Chamberlain in questo caso non farà il giocatore di basket ma
l’impiegato di banca, finalmente non potrà trarre vantaggi sociali
dalle sue doti naturali! Ma Chamberlain potrebbe, finito il lavoro,
organizzare partite con i suoi amici e chiedere un compenso a chi
volesse vederlo, potrebbe anche allenarsi a giocare a basket e
chiedere denaro a chi assiste ai suoi allenamenti. Ancora una volta
la possibilità di scelta concessa agli esseri umani scompaginerebbe
i piani egualitari del potere politico. Per impedire che le scelte
libere dei singoli scompaginino i vari modelli politici di equa
distribuzione dei beni occorre che le limitazioni della libertà
personale siano sempre più ampie, estese, profonde. Non solo le idee
politiche ma le idee in generale dovrebbero essere controllate, e non
solo le idee, ma i comportamenti, e non solo i comportamenti, ma i
desideri, le aspirazioni, le pulsioni degli esseri umani dovrebbero
essere sottoposte ad un controllo statale soffocante.
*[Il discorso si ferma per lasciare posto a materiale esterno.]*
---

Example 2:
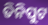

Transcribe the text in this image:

ତିନିପୁଟ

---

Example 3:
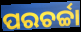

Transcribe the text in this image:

ପରଚର୍ଚ୍ଚା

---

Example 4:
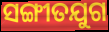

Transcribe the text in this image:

ସଙ୍ଗୀତଯୁଗ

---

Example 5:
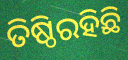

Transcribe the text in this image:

ତିଷ୍ଠିରହିଛି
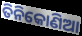
ତିନିକୋଣିଆ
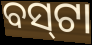
ବସ୍‍ଟା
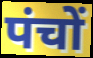
पंचों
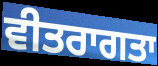
ਵੀਤਰਾਗਤਾ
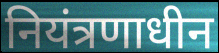
नियंत्रणाधीन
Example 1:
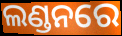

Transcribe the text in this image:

ଲଣ୍ଡନରେ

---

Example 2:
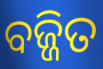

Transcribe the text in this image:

ବଜ୍ଜିତ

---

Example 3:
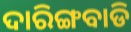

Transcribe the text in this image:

ଦାରିଙ୍ଗବାଡି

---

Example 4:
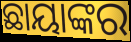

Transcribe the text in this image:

ଛାୟାଙ୍କର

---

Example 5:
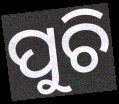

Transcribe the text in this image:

ପୁଚି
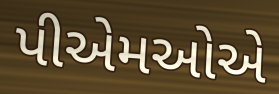
પીએમઓએ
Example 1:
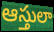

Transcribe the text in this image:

ఆస్తులా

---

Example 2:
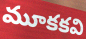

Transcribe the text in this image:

మూకకవి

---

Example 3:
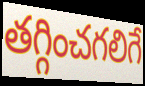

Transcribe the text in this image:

తగ్గించగలిగే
L’ideale di
chi sogna un generale egualitarismo è una società integralmente
controllata dal potere politico, meglio, una società un cui il
potere politico non controlla ma stabilisce quali devono essere le
idee, le aspirazioni, i desideri, i comportamenti, le pulsioni degli
esseri umani. Va da sé che una simile società oltre a distruggere
ogni libertà creerebbe la più grave ed intollerabile forma di
ineguaglianza che sia possibile concepire: quella che contrappone chi
può decidere sul destino di moltissimi suoi simili a chi invece può
solo subire le scelte del potere. E queste non sono, sia ben chiaro,
fantasie, esercitazioni logiche. C’è chi ha tentato simili
esperimenti sociali che non a caso hanno sempre avuto esiti
disastrosi.
Note
1) Ludwig von Mises: La
mentalità anticapitalistica: Armando editore, 1988. Pag. 24.
2) Robert Nozick:
Anarchia, stato e utopia. Il saggiatore 2005. Pag. 174
3) Robert Nozick: opera
citata pag. 174
4) Robert Nozick, opera
citata pag. 174. Sottolineature di Nozick
5) Robert Nozick: opera
citata pag. 176
6) Robert Nozick: opera
citata pag. 176.

L’eguaglianza di
opportunità
La richiesta che tutti
possano disporre nella vita di eguali opportunità appare assai meno
estremistica della rivendicazione dell’egualitarismo sociale. Lo
appare ed in una certa misura lo è. Chi rivendica l’eguaglianza di
opportunità vuole uguali punti di partenza, non uguali punti di
arrivo. Noi tutti siamo diversi, è vero, ed è anche vero che le
differenze naturali fra noi hanno profonde conseguenze sociali, danno
vita a situazioni di disuguaglianza. Tutti però abbiamo diritto ad
avere gli stessi punti di partenza. Forse Tizio è migliore di me,
forse è destinato ad occupare una posizione sociale migliore della
mia, nulla da eccepire se questo avviene, ma non è giusto che Tizio
parta avvantaggiato nei miei confronti. Se Tizio è destinato a
superarmi che lo faccia in una gara in cui entrambi partiamo alla
pari; se questo non avviene la gara è truccata.
Posizioni di questo
tipo sono del tutto accettabili se intese in senso debole, se si
traducono cioè, oltre che nella sacrosanta richiesta della più
rigida uguaglianza formale, nella rivendicazione di riforme sociali
miranti a garantire ad ognuno una certa quantità di opportunità che
gli consentano di cercare di realizzare le proprie aspirazioni e,
perché no, i propri sogni. Ma molto spesso l’eguaglianza di
opportunità non viene intesa in questo modo. Ciò che si teorizza
non è una società in cui tutti possano godere di certe opportunità,
una società, per intenderci, in cui esista una scuola dell’obbligo,
in cui i capaci e meritevoli possano trovare i mezzi per proseguire
gli studi fino ai livelli più elevati (borse di studio, prestiti
sull’onore ecc.) o in cui siano garantiti a tutti certi livelli di
previdenza e di assistenza sanitaria. No, quella che si teorizza
spesso è la assoluta uguaglianza dei punti di partenza.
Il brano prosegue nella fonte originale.